In Chapter 6, I tested a new approach to use prior knowledge on signaling pathways to predict driver mutations. I calculated a cancer pathway score for each signaling pathway and then computed a cancer gene score for each gene. I showed that driver genes have higher cancer gene scores than passenger genes, implying that this cancer gene score is useful in distinguishing driver and passenger genes. I then trained Random Forest Classifier models using the cancer gene score as a feature, along with SIFT score, PolyPhen2 score, and recurrence of the mutation. On average, I observed a prediction accuracy of those trained Random Forest Classifiers, measured by F1 score (harmonic mean of precision and recall), of 0.90 (ranging between 0.85 - 0.94), demonstrating that these features, including the cancer gene score, can contribute to driver mutation prediction.

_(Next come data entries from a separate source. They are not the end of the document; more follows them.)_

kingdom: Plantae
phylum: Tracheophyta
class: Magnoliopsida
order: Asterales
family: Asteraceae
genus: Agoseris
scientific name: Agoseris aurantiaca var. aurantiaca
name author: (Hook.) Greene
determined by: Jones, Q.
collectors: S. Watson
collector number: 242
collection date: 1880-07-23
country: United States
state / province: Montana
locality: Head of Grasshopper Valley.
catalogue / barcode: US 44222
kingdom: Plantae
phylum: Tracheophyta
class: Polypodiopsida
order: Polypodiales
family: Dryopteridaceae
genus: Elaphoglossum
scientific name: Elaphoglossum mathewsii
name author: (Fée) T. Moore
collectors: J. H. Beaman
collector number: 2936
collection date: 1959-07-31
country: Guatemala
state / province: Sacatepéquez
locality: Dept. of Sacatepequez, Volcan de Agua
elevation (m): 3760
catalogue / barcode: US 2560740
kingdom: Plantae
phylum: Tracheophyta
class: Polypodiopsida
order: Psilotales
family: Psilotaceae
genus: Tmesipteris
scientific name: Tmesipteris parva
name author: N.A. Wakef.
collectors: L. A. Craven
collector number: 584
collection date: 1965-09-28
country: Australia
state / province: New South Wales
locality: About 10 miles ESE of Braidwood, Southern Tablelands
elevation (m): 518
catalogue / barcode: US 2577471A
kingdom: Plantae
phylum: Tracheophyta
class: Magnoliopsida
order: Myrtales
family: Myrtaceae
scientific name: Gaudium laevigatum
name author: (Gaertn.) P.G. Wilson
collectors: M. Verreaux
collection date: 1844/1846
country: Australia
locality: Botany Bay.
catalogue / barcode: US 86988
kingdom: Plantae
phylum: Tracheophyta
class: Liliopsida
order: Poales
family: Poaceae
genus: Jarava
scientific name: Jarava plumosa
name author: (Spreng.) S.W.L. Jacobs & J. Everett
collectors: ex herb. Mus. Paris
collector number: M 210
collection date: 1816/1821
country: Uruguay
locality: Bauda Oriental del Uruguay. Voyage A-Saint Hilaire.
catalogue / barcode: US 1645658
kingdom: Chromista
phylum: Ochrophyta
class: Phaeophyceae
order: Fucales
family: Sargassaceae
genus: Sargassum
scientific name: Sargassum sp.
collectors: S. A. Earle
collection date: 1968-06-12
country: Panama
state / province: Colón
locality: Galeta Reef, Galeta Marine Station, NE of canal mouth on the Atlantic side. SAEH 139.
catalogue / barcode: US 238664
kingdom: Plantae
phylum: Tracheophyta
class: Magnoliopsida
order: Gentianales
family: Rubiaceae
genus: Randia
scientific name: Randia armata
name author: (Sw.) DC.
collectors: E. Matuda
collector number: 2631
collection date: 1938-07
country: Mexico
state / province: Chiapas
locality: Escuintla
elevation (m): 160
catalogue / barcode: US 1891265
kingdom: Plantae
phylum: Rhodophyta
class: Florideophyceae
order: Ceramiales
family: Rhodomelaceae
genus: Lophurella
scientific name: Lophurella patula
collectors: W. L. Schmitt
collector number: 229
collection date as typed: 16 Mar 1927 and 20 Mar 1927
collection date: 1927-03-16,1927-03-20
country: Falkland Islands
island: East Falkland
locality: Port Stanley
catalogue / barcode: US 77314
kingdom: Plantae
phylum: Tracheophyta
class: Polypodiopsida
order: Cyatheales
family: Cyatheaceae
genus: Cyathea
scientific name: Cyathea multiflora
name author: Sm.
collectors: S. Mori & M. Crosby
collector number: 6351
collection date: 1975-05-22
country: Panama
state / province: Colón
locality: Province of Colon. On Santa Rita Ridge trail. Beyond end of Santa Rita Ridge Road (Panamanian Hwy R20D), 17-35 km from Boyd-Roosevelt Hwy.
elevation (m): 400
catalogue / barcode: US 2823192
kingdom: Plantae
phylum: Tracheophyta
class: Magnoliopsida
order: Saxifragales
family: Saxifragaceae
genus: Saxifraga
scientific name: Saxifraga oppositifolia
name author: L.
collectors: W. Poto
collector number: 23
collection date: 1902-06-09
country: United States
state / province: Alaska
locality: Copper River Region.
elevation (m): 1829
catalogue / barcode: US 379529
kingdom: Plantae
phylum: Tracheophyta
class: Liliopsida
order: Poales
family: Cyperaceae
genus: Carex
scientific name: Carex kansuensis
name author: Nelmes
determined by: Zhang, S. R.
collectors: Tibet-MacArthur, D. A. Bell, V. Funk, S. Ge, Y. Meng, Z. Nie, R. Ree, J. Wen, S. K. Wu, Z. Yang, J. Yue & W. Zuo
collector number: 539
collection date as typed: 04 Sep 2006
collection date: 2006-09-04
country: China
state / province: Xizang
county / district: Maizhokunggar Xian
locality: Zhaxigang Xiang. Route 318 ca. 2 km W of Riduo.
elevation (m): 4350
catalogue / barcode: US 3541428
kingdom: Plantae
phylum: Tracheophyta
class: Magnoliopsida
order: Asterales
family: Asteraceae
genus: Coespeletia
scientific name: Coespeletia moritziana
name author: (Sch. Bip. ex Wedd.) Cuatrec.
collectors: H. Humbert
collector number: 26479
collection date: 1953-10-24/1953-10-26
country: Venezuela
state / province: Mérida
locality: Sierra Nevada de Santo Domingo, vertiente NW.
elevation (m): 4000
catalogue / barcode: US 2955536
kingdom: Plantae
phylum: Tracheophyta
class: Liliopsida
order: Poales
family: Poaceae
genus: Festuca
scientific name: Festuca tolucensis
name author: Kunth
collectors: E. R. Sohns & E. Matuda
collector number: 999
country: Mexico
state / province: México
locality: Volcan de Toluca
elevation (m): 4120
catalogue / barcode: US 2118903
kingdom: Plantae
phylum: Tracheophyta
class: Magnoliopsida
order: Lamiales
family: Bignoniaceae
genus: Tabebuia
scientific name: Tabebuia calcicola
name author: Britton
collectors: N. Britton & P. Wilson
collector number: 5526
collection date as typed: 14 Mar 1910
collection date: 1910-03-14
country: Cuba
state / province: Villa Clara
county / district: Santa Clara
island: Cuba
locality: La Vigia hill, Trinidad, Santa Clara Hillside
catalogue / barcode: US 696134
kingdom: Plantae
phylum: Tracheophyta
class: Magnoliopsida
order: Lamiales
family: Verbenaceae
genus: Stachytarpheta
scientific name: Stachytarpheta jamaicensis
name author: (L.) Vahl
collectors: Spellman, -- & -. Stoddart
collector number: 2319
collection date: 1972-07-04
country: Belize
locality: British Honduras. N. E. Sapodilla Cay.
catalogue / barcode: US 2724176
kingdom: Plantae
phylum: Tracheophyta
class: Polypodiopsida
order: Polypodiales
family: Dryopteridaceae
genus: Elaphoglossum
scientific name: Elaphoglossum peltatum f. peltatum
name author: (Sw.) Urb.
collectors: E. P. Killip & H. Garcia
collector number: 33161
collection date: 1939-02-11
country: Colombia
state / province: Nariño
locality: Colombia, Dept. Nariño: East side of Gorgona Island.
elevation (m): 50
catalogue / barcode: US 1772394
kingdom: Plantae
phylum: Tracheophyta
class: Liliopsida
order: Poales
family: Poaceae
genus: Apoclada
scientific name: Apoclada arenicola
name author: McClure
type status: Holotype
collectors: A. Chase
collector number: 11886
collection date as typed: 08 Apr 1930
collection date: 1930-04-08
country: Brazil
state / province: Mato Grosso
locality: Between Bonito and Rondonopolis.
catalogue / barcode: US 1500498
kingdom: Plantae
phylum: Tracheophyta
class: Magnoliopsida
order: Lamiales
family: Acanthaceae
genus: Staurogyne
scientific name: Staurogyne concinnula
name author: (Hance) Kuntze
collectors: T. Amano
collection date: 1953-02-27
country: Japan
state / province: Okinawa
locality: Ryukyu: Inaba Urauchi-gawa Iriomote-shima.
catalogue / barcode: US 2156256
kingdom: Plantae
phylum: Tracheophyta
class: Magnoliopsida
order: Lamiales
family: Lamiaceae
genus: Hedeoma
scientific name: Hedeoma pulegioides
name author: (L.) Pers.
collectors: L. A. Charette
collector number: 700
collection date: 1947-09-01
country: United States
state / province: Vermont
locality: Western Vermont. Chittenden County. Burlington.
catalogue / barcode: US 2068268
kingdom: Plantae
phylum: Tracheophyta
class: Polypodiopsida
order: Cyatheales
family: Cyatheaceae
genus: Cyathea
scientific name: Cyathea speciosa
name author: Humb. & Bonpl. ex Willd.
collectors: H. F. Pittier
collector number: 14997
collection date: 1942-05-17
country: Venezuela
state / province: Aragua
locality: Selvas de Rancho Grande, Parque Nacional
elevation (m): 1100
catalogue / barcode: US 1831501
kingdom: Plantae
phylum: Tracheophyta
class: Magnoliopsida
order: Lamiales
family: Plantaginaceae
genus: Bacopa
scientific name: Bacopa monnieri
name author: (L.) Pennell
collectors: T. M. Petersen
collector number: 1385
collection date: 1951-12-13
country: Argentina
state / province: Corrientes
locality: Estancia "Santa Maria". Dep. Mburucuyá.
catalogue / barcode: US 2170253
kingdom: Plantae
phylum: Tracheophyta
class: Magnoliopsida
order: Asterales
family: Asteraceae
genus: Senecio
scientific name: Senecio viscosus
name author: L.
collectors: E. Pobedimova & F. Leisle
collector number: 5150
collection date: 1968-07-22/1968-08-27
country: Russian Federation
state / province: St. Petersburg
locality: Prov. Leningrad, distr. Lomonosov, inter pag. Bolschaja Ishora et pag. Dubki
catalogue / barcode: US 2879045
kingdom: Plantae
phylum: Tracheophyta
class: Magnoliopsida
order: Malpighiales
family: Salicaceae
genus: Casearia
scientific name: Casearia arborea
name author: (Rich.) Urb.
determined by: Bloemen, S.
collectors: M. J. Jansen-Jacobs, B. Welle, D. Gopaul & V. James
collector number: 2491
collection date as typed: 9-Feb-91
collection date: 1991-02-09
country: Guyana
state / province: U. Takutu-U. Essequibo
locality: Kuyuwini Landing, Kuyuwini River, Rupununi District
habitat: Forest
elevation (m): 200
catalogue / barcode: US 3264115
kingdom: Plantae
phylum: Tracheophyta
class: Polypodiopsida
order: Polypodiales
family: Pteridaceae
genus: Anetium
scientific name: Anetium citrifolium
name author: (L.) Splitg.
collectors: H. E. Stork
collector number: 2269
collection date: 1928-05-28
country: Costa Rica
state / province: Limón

Finally, in Chapter 7, I brought major findings in chapter 2-6 together and discussed them in context. I discussed the utility of genetic test based on the PCR-RFLP experiment described in chapter 2 for the identification of GLPs predisposed to the FCC and how to use this genetic test to assist selective breeding for healthy GLPs. I connected the germline risks (chapter 3) and somatic driver mutation (chapter 4) and discussed the mechanisms underlying FCC development. Lastly, I discussed the advantage of using dogs as disease models and the specific value of GLPs studied in this thesis as cancer models.